I went to bed too early last night.

It seemed quiet when I laid down my head. This morning I wake to find that my email has swelled to bursting. There are two events driving the majority of it. Both of them are earthquakes.

One was a physical earthquake.

Thousands of people are dead across the coasts of Asia, killed by monster waves set off by an underwater earthquake off the coast of Indonesia.

The quake sent massive waves, up to 10 metres high, across the Indian Ocean: west to the Maldives, north-west to India and Sri Lanka, north into the Andaman Islands and Thailand and east to Malaysia, leaving more than 5000 feared dead in seaside towns and villages.

It measured 8.9 on the Richter scale, making it the fifth most powerful since 1900, striking at 8am local time yesterday (midday in Melbourne).
The other earthquake was in China:
Up to 50,000 workers upset over mistreatment by local security guards clashed with police in a town in China's Guangdong province, throwing rocks and bricks and torching four police cars, a Hong Kong newspaper said on Sunday.
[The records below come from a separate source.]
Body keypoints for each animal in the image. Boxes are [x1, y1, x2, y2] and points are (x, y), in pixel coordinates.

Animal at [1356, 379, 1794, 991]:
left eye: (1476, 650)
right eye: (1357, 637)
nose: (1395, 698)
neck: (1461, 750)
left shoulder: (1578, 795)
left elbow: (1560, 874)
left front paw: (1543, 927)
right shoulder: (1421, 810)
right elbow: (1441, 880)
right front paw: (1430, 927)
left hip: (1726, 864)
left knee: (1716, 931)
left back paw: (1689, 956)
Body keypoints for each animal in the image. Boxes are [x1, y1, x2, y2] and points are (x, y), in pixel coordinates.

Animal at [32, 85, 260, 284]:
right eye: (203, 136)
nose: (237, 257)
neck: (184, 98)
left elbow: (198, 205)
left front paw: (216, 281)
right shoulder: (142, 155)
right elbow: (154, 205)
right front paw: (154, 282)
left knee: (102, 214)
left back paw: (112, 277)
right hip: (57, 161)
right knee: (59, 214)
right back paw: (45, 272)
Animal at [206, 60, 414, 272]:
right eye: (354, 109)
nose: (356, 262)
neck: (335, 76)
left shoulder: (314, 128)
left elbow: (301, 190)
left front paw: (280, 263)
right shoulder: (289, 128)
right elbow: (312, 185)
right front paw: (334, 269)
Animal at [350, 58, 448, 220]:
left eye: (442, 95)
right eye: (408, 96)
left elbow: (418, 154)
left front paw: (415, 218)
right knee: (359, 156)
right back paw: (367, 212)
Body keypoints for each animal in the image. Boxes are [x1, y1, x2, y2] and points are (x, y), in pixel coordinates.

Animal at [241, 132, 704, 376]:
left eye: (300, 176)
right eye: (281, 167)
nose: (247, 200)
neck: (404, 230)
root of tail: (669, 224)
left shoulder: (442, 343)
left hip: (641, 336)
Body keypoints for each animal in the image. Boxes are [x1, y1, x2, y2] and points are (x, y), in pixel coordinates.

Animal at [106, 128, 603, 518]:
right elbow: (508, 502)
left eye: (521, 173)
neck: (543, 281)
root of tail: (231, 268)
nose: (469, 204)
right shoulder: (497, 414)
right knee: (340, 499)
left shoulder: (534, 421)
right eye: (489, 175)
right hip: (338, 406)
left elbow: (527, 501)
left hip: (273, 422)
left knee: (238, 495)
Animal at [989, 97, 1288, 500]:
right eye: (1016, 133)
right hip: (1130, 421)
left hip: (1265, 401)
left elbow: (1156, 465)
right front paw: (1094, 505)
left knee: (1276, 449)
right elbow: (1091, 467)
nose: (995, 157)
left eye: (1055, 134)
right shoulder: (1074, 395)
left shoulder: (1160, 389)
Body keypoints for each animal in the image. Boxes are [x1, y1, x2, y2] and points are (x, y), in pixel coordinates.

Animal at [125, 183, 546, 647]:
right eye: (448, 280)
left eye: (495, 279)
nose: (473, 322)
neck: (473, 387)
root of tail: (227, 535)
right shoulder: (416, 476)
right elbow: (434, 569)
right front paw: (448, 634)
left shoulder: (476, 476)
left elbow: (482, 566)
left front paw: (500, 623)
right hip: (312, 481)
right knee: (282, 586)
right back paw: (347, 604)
The unrest was the latest in a string of riots and clashes in rural China, all sparked by seemingly minor issues, that have highlighted discontent over rampant corruption and abuse of power and a growing rich-poor gap.
Christmas was peaceful, but the Feast of Stephen (as the song says) is turning out to be anything but. The first matter in particular is of concern, as the US Navy and Marines will mobilize across the Pacific Command to provide relief to the stricken. This won't get the kinds of headlines Iraq does (when did you read about the aid we've been providing to the Philippines this month, in the wake of their catastrophic floods?).

In spite of the disinterest of the elite -- and in the face of real danger from the perils that affect all places recently struck by storm and flood -- our sailors and Marines will be out there, doing good. When you are thinking of the deployed this holiday weekend, think of the ones out in the Pacific, too. Not many do, but they're as far from home as anyone.